The economy (house rules) that matter most to Jesus are the ones ensuring the covenant is kept:  no one is left out in the cold while others kick back and reap the benefits of kicking others.  The little people of the rural villages are not the lower rung functionaries of the elite’s monopoly or Rome’s all consuming empire. 

Indeed, the economics of Jesus are astonishingly defiant of the way things usually work out with humanity.  We can craft our economic theories down the generations, yet we still have the all too human tendency to create chasms between the “haves” and the “have nots”.  The early Christians practiced a way of life that we still struggle to be at peace with and follow, for we are too much a product of the economics we devise, craft, and inhabit.

The house rules set up by the gospel look out for those who are told to stand at the back of the line.  In fact, Jesus turns the order of things around, just as the covenant and the Ten Commandments described before.  Persons who are of means have their place in the kingdom of God, yet there are no “gold card level memberships” to be found in Jesus’ vision.
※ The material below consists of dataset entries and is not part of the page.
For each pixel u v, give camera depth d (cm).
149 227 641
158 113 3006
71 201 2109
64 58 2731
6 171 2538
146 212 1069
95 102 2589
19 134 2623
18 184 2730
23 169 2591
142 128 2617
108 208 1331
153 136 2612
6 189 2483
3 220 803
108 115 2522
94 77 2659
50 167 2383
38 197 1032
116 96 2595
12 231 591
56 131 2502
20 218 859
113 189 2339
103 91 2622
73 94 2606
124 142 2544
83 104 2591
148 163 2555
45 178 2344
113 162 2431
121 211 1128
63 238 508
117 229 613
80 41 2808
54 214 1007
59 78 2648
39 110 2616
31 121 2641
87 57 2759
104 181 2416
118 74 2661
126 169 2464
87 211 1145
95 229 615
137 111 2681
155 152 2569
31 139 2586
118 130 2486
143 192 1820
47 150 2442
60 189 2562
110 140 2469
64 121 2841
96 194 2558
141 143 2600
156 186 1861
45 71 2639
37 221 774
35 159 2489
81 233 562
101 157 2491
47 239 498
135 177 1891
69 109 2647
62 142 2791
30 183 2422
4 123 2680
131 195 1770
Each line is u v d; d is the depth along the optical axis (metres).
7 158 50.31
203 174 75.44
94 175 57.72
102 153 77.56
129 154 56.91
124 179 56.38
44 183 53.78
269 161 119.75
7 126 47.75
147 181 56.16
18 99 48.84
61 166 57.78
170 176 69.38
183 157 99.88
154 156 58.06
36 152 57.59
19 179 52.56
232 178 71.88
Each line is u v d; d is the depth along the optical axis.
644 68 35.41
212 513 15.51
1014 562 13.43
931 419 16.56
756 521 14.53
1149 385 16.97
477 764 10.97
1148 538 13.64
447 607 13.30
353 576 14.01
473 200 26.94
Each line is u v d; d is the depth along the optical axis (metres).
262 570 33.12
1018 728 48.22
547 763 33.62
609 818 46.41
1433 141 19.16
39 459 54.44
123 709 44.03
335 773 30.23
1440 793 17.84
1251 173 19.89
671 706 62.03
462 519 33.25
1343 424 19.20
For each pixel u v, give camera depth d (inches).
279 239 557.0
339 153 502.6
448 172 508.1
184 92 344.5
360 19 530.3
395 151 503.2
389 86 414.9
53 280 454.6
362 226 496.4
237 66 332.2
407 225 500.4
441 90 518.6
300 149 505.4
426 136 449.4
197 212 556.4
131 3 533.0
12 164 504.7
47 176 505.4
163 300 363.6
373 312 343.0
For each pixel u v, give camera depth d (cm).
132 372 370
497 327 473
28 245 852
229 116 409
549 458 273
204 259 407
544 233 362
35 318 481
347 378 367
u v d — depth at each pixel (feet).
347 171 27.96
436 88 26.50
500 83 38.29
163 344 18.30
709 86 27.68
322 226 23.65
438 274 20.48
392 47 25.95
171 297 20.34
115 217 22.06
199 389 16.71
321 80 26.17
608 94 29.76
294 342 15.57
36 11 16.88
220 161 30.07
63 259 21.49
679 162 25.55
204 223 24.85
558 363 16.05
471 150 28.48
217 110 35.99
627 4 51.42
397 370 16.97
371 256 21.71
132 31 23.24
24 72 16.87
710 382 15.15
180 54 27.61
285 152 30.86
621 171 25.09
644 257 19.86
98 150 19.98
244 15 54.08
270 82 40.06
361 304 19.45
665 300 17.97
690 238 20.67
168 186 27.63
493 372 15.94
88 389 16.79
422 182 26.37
 Persons of all means, great and small are welcomed into the kingdom, or as I like to say it, there are no second class citizens in the Kingdom of God.   The system that keeps elite elitist and the peasant majority invisible shall not stand.  The early Church became a subversive alternative, providing a place where all folks from all levels of socio-economic status learned to live together as a counter-testimony to the ways of Empire.  And indeed, those accustomed to being told they are the last will have the last word.

In the meantime, the followers of Jesus have to ask pressing questions of the economics of the day.  What should be the house rules of a country that consumes more than its relative share of the world’s resources?  What should be the house rules of a nation that can write a blank check for warfare yet balks at the provision of healthcare?  What should be the house rules for Christians who live in the “first world” while most others (even fellow Christians) live in the hell of the two-thirds world?  My friends, the Church has much to ponder in the first century or the twenty-first.  What are our house rules?  Where does the economy we live under diverge from the economy of the gospel?

How do you get a camel to fit through the eye of the needle?

You cannot....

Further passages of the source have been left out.